La descripción retiene un instante el interés del comisario. Una de las cuestiones que se planteó en los últimos tiempos es de qué modo el rostro de un individuo puede relacionarse con su carácter e intenciones. Entre los muchos caminos que estuvo tanteando a ciegas, figuran las ideas contenidas en un libro que Hipólito Barrull le dio a leer hace unos meses: la Fisiognom í a de Giovanni della Porta. Un tratado escrito hace doscientos años, pero interesante para un policía: hasta qué punto es posible adivinar las cualidades y defectos de un individuo a partir de sus rasgos físicos. Se trata de una especie de arte conjetural -llamarlo ciencia sería excesivo, matizó el profesor al prestarle el libro- mediante el que los seres humanos peligrosos, inclinados al crimen o al delito, tendrían tendencia a mostrar tales predisposiciones a través del rostro y el cuerpo. En su momento, Tizón devoró aquellas páginas; y luego anduvo por Cádiz en guardia continua, desconfiado y penetrante, intentando situar el rostro del asesino entre los miles con que se cruzaba a diario. Buscando cabezas picudas como signo de maldad, frentes estrechas delatando a estúpidos e ignorantes, cejas ralas y unidas proclives al vicio, dientes caballunos propensos al mal, orejas malvadas de macho cabrío, narices corvas de impudicia y crueldad -lo de la cara de buey o vaca tenía que ver, recuerda Tizón, con pereza y cobardía-. El experimento acabó una mañana de sol; cuando, al detenerse ante el escaparate de una tienda de abanicos a encender un cigarro, el comisario vio reflejado su rostro en el cristal y cayó en la cuenta de que, según las teorías fisiognómicas, su nariz aguileña denotaría, sin discusión, magnanimidad y nobleza. Aquella misma tarde devolvió el libro a Barrull y no volvió a pensar en el asunto.

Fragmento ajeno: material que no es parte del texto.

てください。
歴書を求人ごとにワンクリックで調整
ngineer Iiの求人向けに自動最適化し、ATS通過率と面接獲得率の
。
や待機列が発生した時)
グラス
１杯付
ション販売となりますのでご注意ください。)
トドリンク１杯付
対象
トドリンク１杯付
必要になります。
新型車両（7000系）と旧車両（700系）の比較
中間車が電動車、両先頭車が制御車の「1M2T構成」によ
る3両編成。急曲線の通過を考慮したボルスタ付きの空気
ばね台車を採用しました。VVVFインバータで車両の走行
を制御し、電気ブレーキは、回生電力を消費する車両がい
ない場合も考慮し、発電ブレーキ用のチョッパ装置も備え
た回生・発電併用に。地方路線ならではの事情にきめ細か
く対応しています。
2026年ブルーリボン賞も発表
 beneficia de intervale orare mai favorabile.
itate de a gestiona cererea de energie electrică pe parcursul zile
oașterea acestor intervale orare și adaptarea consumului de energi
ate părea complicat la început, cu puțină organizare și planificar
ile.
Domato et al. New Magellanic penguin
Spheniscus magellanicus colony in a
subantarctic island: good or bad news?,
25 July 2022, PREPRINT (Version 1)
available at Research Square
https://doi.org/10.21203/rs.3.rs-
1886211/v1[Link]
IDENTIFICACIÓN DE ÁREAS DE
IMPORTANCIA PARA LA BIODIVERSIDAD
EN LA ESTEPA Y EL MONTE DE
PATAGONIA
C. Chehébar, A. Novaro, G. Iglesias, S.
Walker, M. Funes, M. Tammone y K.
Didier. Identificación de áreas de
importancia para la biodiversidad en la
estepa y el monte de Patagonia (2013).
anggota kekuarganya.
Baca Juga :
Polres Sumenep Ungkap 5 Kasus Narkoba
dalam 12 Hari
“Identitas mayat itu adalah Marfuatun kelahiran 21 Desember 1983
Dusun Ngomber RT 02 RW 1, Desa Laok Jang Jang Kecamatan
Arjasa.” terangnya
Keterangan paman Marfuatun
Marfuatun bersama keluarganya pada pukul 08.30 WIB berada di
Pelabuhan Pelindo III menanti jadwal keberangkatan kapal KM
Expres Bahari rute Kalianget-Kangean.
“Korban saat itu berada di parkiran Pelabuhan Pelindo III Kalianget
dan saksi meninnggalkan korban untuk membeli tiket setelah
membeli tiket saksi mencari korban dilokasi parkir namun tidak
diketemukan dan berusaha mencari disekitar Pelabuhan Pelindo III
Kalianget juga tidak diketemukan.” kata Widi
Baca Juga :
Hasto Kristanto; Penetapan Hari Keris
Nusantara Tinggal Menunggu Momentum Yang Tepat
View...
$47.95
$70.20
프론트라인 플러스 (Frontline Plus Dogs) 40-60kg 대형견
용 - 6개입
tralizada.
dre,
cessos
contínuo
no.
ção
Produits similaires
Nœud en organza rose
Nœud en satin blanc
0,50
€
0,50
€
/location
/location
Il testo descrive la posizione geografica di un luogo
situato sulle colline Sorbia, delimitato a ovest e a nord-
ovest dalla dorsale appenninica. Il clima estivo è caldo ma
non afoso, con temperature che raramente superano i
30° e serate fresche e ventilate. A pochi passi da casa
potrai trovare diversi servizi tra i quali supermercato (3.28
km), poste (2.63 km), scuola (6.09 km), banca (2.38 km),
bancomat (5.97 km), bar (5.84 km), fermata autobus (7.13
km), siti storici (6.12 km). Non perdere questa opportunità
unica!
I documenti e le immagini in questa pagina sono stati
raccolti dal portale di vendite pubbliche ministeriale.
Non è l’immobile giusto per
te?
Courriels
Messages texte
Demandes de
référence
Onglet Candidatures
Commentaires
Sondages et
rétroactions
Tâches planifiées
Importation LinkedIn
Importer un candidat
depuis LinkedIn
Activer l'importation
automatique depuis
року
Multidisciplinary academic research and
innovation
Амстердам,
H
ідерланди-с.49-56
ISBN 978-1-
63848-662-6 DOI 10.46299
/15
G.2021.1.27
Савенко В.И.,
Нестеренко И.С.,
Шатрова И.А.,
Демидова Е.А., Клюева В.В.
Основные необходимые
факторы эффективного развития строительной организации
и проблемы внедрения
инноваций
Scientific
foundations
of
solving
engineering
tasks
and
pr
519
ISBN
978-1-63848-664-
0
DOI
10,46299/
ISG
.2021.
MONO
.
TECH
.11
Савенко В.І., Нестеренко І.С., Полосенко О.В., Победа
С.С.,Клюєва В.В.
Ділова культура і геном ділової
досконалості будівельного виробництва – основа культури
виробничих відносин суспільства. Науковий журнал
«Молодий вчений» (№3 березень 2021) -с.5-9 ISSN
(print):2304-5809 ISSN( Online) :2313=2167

- Si quiere, señor comisario, lo entretengo un poco.
Simona ha hablado en un susurro. Sigue dándole la espalda, vuelta hacia la calle cual si estuviera sola.
- Una paja se la hago rápido -añade.
A Tizón no le cabe duda de la eficaz presteza de la joven, pero no tarda más de tres segundos en descartar la idea. No está, decide, el aceite para buñuelos.
- Quizás en otra ocasión -susurra.
- Como prefiera.
Indiferente, Simona camina de nuevo hacia la calle de San Miguel, adentrándose en la penumbra hasta que sólo se distingue la mancha clara del mantón que se aleja. Rogelio Tizón aparta la espalda de la pared y cambia de postura, desperezando los miembros entumecidos.
Luego mira el cielo nocturno, más allá de la esquina de la casa donde está la hornacina del arcángel. Un tipo singular, ese francés, se dice una vez más. Con sus cañones, trayectorias de tiro y desconfianza inicial; y al fin, su curiosidad técnica imposible de ocultar, imponiéndose a todo. Sonríe el policía recordando la forma en que el capitán de artillería solicitó los últimos datos, las precisiones sobre lugares ideales de impacto y el modo de transmitir todo eso de un lado a otro de la bahía. Ojalá esta noche cumpla su palabra.
Vuelven las ganas de cerrar los párpados, estado indeciso donde se mezclan imágenes de la noche y pesadillas de la memoria. Carne desgarrada, huesos desnudos, ojos abiertos, inmóviles, velados por una tenue capa de polvo. Y una voz distante, de acento y sexo impreciso, que murmura extrañas palabras como aqu í , o a m í . Da el policía una breve cabezada y alza la vista bruscamente, con sobresalto. Mira ahora hacia la calle de San Miguel, esperando ver aparecer de nuevo la mancha clara del mantón. Por un momento creyó ver un bulto negro que se moviera. Una sombra deslizándose pegada a la fachada opuesta de las casas. La duermevela, concluye, crea sus propios fantasmas.